On the topic of succession, Ballantyne says Dai-ichi Life and the board will run a full and robust recruitment and search.
“There are some internal candidates who are fantastic but there’s a world of people out there.”
Looking back at her 41 years in the business, she recalls tough times of being a lone woman at the senior executive table, how she dealt with criticism, and the heartbreak of losing the famous Partners Life trips away for financial advisers and their families. She describes the low point of the early days of regulation, the impact of the Australian Royal Commission.
Of course Ballantyne wouldn’t have lasted so long or climbed so high if she didn’t love the job and the industry. From seeing how “desperately grateful” clients are to get a cheque when things go bad, to mentoring and encouraging people who are now in senior roles across the industry, to a love of dealing with people.

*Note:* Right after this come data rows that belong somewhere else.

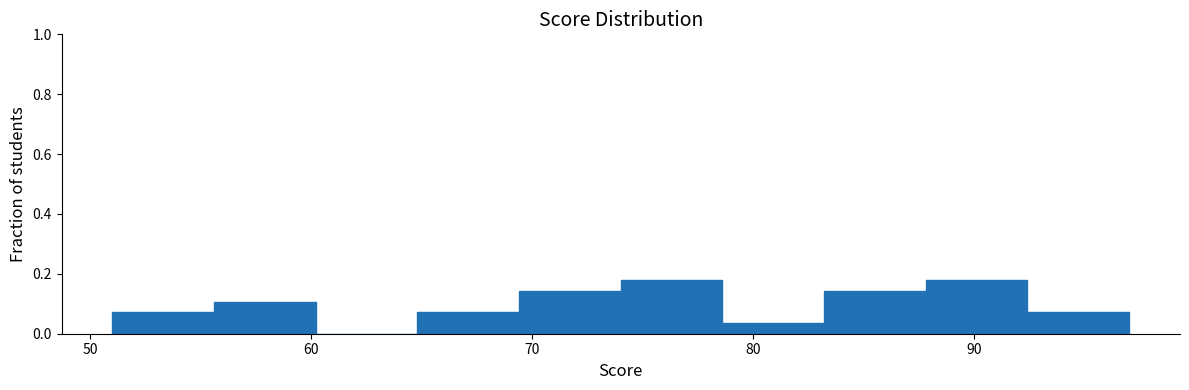

How tall is the bar that spans 92.4 to 97.0 on the x-axis? Neither the bar edges nor the heights are printed on the chart, so give them approximately, as read against the axes.

0.08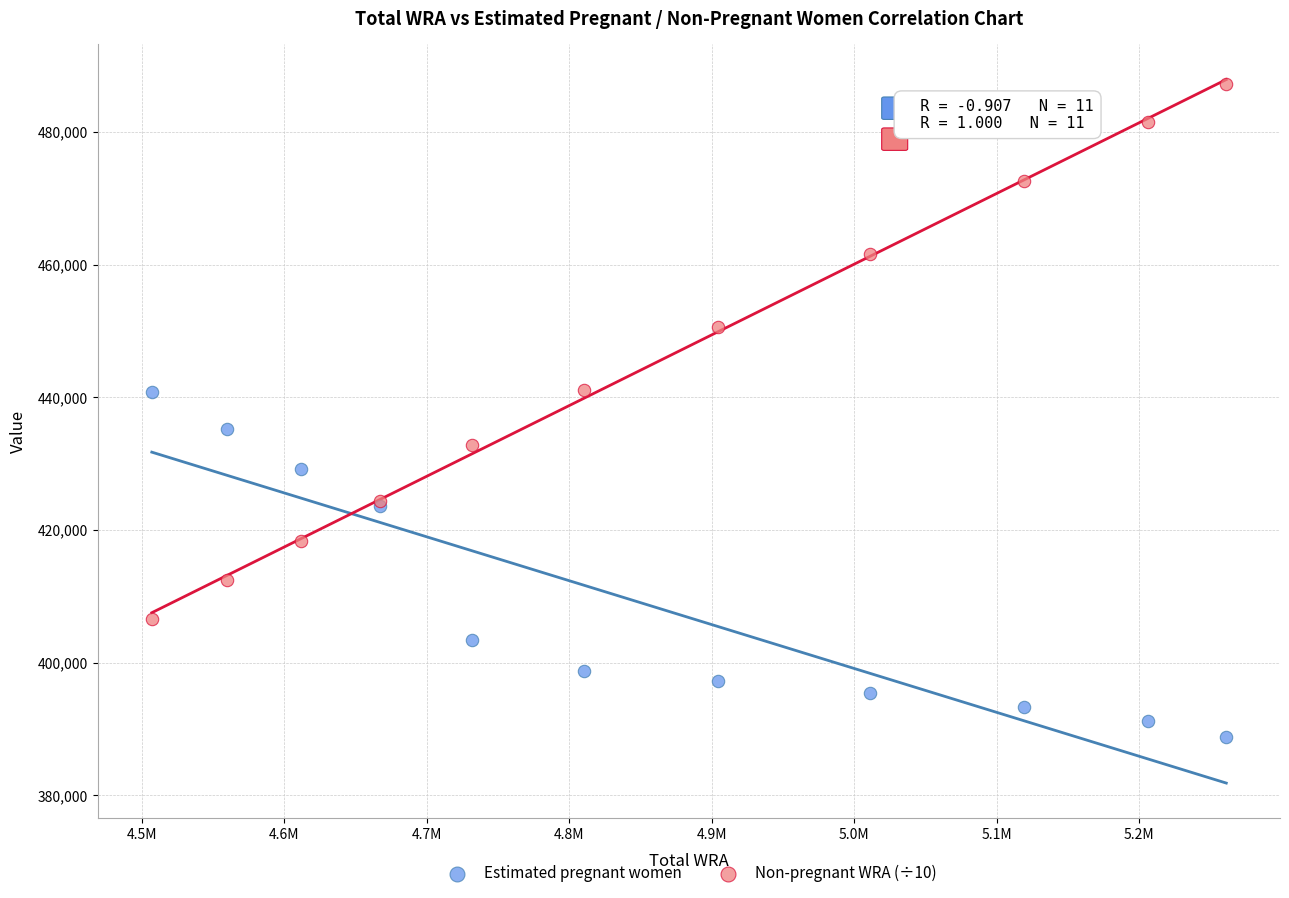

Which series reaches the minimum Y coordinate?

Estimated pregnant women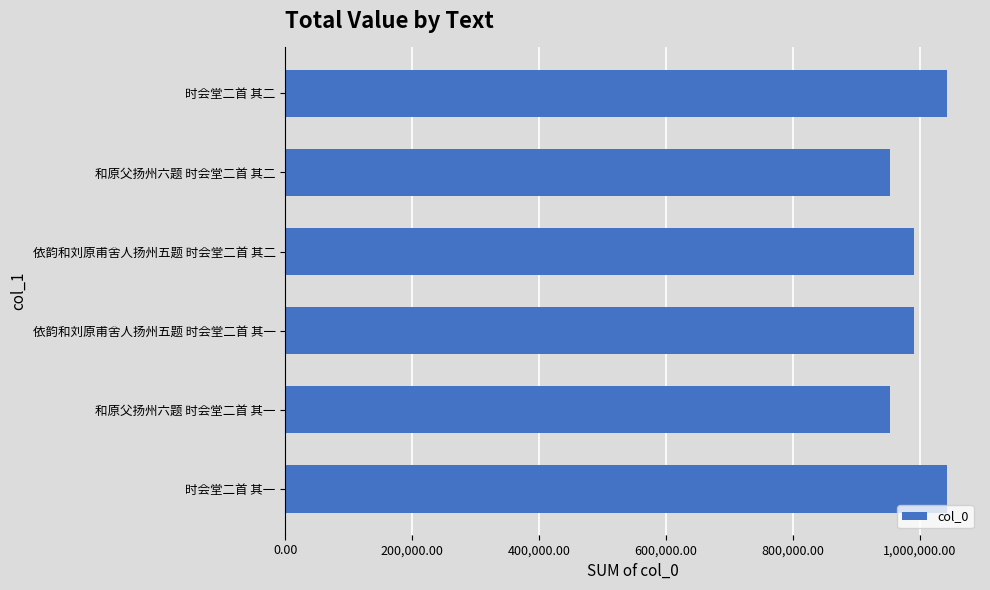

Is it true that the value at 时会堂二首 其二 is 1042407?

True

Now she feels like the regulatory level is about right and the professionalism of the industry is now visible.
Her message to advisers is to keep at it, New Zealanders need you.
“I hear a lot of advisers say oh, I’m going to leave, it's getting too hard. Well, where else are you going to do that gives you this buzz, that you’re qualified to do, and that suits your personality down to the ground because it’s about people?”
The challenge for the industry is to lift financial literacy so financial advisers don’t need to explain why people need insurance.